#### Soal 1:
Dalam teks tentang tahun politik 2019 di bawah, sebutkan semua tindakan yang dilakukan tim pendukung terhadap satu sama lain, dari "saling jegal" sampai "uppercut".
#### Soal 2:
Menurut teks tentang tahun politik 2019 di bawah, siapa yang berperan sebagai juara bertahan?

#### Teks Pilihan:
'''
Mari Bermain Agama

Oleh: Joss

Seperti yang kita semua tahu 2019 merupakan tahun politik dimana kita bisa menggelar tikar untuk menyaksikan pertunjukan maha dahsyat yang ditampilkan oleh para elit politik dalam Negeri. Dalam pertunjukan ini kita akan disuguhkan pertandingan yang merupakan kelanjutan dari season sebelumnya yaitu antara Jokowi selaku juara bertahan vs Prabowo dari pihak penantang. Akankah Prabowo mampu mengalahkan juara bertahan atau justru Jokowi yang sekali lagi menjadikan Prabowo pecundang? Kita simak saja pertandingannya, drama dan intrik pasti akan mewarnai jalannya pertandingan, secara otomatis penonton akan Dejavu karena memang keduanya adalah pemain lama hanya formasinya saja yang berbeda. Dikalangan politikus sangat akrab dengan istilah “Politik itu dinamis, sekarang kawan bisa jadi besok lawan”, manuver politik memang tidak bisa ditebak apalagi oleh orang-orang awam dan dlahom seperti kita ini, sudahlah kita nikmati saja pertunjukannya karena ADEGAN DIATAS DILAKUKAN OLEH PROFESIONAL, jangan sekali-kali kita menirunya, bahaya.

Dalam setiap pertandingan, taktik dan strategi merupakan hal yang sangat dibutuhkan bahkan untuk pertandingan fisik seperti tinju dan gulat, apalagi dalam pertandingan politik kekuatan fisik tidak terlalu dibutuhkan atau malah tidak dibutuhkan sama sekali, lah wong Jenderal saja bisa kalah sama tukang kayu kok. Ini membuktikan dalam kontestasi perpolitikan yang otaknya encer dia yang menang, selain itu tim yang solid akan berpengaruh pada hasil akhir pertandingan. Di pertandingan yang akan kita saksikan ini memang tampak dua orang yang begitu sengit berlaga, namun dibalik itu ada tim pendukung yang tak kalah sengitnya dalam upaya memenangkan pertandingan, mereka saling jegal, menjatuhkan, sleding, tackle, uppercut, jurus-jurus andalan dan yang paling mematikan dikeluarkan. Namun yang membuat pertandingan ini lebih menarik lagi adalah ketika mereka menggunakan jurus yang sama dengan senjata yang sama pula.
'''
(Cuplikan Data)
'''
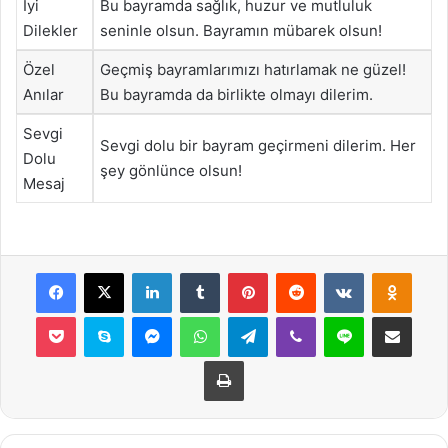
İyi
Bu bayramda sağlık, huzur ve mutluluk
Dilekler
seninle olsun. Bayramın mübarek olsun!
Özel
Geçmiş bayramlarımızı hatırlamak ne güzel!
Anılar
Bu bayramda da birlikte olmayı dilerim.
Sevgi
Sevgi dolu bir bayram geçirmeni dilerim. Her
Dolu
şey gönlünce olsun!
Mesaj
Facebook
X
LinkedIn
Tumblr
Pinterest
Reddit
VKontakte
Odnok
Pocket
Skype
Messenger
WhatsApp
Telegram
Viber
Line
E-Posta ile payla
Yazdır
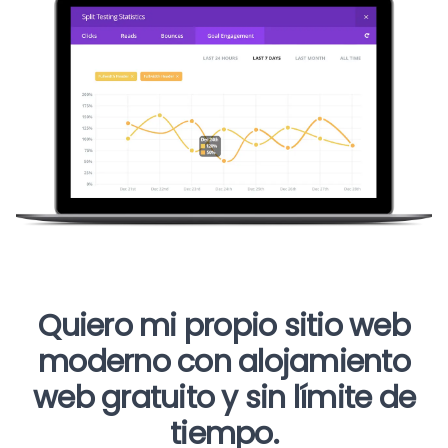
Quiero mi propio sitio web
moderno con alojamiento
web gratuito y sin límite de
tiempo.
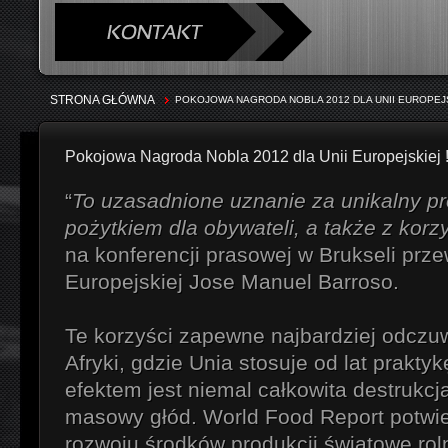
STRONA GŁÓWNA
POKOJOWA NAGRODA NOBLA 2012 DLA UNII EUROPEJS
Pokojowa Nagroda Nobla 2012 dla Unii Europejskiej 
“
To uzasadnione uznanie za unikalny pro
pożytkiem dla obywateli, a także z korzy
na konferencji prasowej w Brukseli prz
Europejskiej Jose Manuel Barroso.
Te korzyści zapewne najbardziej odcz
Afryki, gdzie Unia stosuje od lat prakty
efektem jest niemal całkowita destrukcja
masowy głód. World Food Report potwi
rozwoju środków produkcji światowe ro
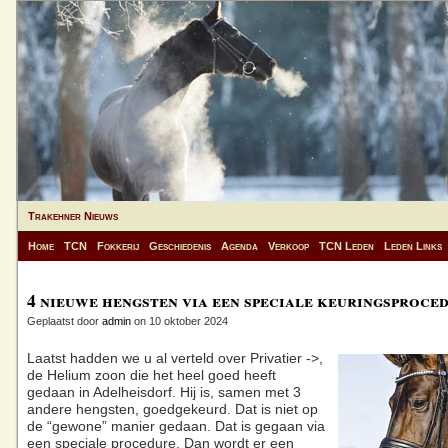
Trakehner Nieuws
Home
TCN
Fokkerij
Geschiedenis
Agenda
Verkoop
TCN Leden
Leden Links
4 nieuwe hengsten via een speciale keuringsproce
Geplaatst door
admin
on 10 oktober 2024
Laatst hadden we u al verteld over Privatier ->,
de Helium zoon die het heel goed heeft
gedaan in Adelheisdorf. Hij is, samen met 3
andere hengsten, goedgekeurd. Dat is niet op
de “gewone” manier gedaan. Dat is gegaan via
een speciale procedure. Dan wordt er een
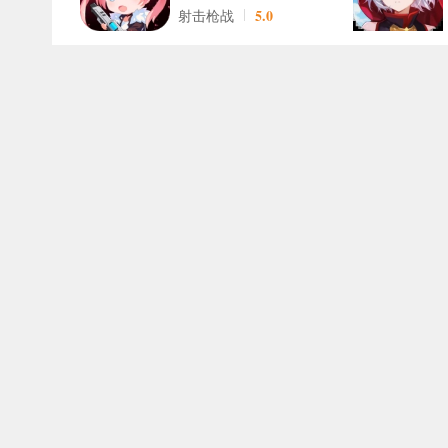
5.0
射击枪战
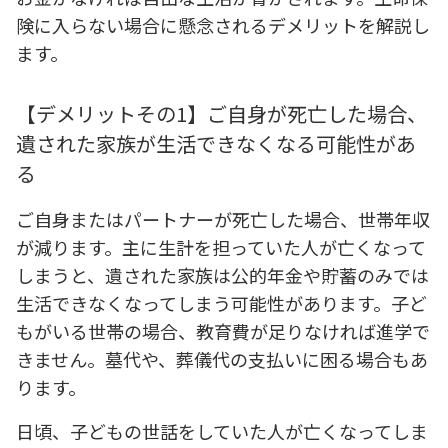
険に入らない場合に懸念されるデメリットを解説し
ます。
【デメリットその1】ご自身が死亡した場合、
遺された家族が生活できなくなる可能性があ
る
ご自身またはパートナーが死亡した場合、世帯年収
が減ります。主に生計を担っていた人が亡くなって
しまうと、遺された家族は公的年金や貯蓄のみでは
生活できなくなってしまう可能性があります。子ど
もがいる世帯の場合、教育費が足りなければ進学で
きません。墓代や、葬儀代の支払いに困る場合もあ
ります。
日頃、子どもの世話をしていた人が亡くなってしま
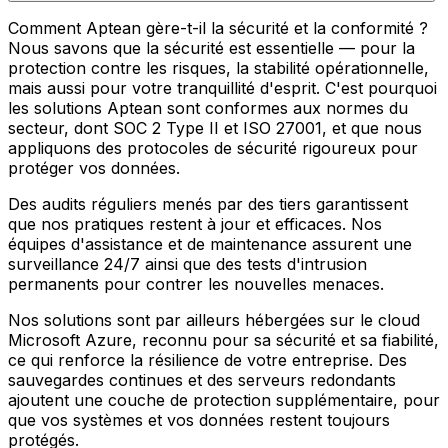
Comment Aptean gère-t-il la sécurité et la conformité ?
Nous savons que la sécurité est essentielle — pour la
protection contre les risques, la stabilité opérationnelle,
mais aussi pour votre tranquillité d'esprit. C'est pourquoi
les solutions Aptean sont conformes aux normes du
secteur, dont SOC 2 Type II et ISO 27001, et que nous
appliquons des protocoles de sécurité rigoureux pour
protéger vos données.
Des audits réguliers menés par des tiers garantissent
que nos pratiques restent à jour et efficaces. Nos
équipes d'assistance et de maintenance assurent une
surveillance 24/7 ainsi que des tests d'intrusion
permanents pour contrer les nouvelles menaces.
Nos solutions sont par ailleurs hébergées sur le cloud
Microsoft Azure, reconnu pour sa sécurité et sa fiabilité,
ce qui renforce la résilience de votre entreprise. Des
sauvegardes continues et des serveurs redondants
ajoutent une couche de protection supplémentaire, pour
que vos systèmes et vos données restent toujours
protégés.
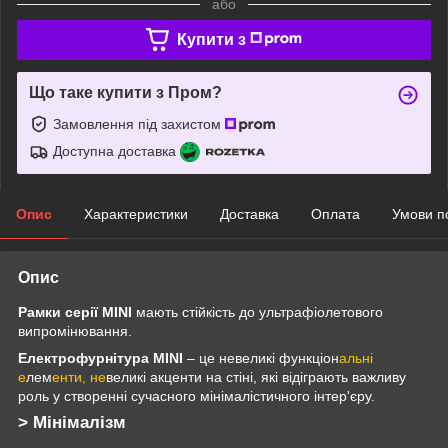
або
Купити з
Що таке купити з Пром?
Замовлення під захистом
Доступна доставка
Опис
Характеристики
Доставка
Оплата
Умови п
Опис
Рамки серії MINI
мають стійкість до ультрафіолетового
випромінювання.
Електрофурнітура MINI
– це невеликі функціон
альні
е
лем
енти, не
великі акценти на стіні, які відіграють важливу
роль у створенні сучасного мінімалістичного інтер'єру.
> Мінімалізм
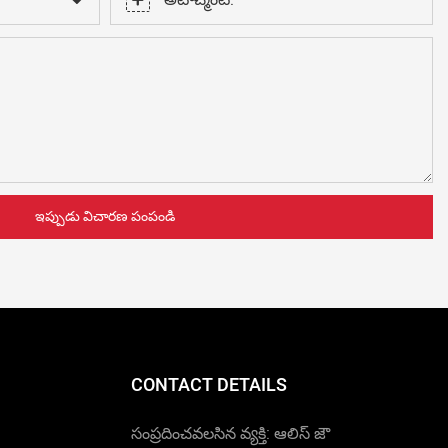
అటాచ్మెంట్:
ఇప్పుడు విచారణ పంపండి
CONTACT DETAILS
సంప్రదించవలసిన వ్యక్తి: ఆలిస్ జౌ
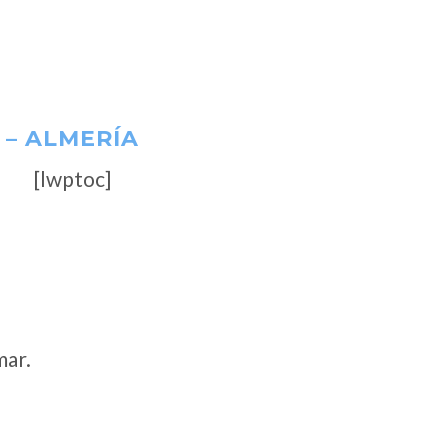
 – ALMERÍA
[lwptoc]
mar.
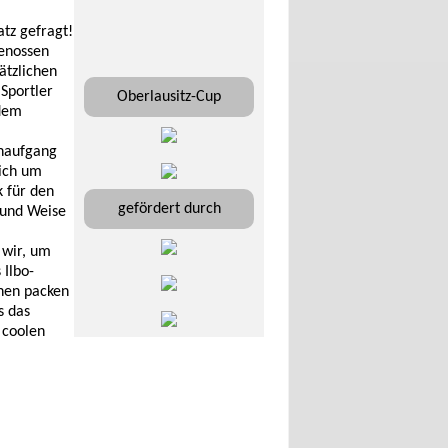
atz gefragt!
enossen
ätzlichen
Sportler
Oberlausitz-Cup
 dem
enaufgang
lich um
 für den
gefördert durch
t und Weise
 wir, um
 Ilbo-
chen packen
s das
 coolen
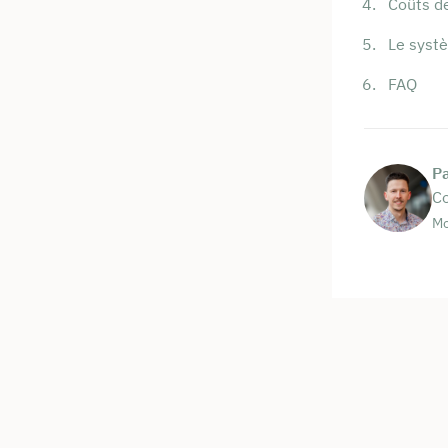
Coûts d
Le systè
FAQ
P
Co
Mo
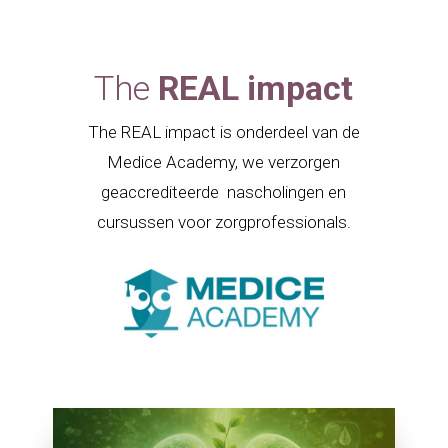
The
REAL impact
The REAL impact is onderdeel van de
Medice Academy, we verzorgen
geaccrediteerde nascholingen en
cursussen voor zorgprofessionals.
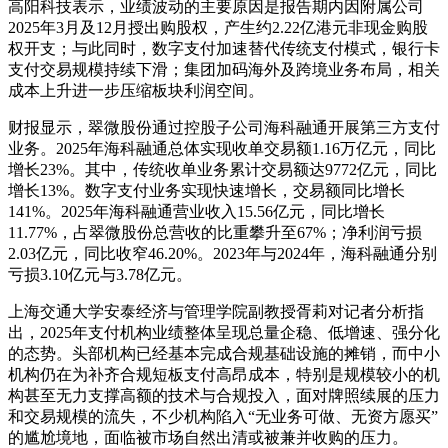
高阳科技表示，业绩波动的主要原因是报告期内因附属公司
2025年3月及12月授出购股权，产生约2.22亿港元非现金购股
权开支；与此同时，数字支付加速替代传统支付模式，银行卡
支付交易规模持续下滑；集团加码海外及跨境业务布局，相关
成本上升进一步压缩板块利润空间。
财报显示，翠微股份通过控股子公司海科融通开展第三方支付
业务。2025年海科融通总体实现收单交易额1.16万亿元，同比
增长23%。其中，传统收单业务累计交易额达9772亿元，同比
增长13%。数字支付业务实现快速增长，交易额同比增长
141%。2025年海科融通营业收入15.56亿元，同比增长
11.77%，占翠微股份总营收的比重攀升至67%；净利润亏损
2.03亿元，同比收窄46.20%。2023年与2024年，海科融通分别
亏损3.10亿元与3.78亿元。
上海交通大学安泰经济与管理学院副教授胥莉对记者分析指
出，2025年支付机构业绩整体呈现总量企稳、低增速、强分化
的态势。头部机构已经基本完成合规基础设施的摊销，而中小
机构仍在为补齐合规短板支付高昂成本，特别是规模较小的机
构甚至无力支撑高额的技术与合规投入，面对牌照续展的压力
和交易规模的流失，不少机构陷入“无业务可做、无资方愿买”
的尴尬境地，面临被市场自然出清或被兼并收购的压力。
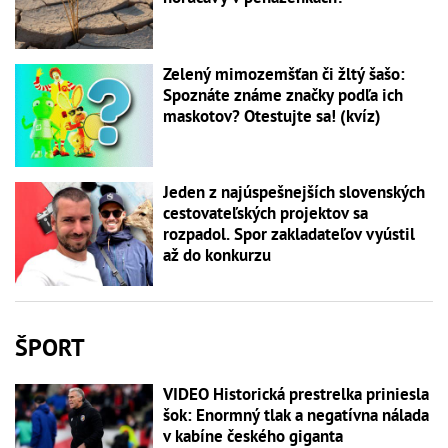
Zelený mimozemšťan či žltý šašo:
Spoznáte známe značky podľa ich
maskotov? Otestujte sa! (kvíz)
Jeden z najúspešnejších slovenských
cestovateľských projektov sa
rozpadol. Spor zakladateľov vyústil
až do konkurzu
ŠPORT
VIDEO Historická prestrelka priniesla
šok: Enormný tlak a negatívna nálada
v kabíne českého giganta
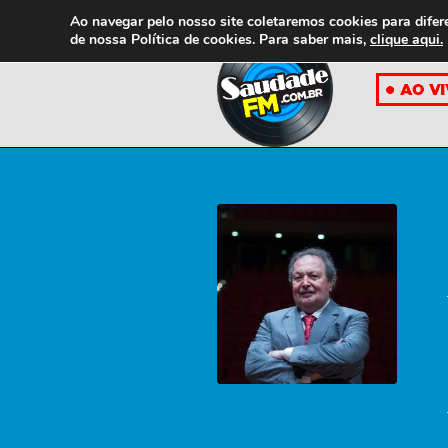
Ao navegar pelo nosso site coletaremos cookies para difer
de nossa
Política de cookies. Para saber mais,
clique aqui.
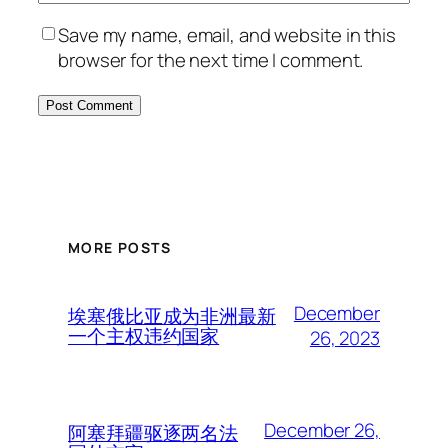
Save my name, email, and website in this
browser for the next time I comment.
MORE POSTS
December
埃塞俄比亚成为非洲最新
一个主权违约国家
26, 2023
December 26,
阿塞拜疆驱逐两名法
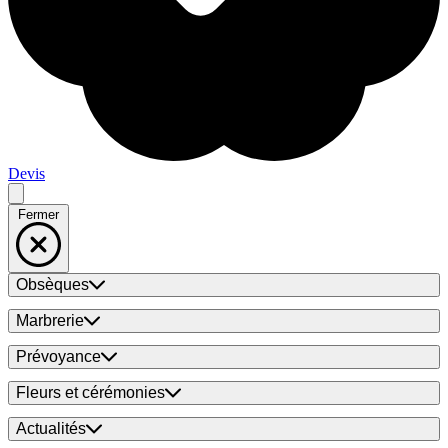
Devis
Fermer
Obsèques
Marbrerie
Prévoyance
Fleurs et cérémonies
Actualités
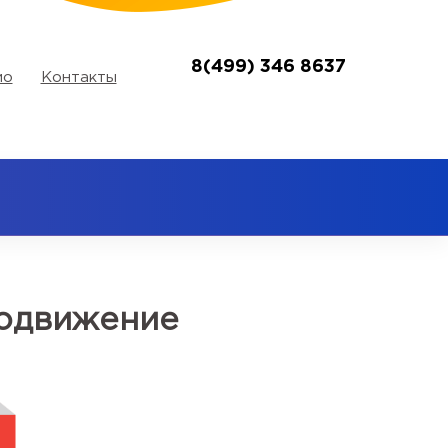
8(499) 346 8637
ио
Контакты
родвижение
'''
#### Jawaban Latihan 1:
jegal, menjatuhkan, sleding, tackle, uppercut

#### Jawaban Latihan 2:
Jokowi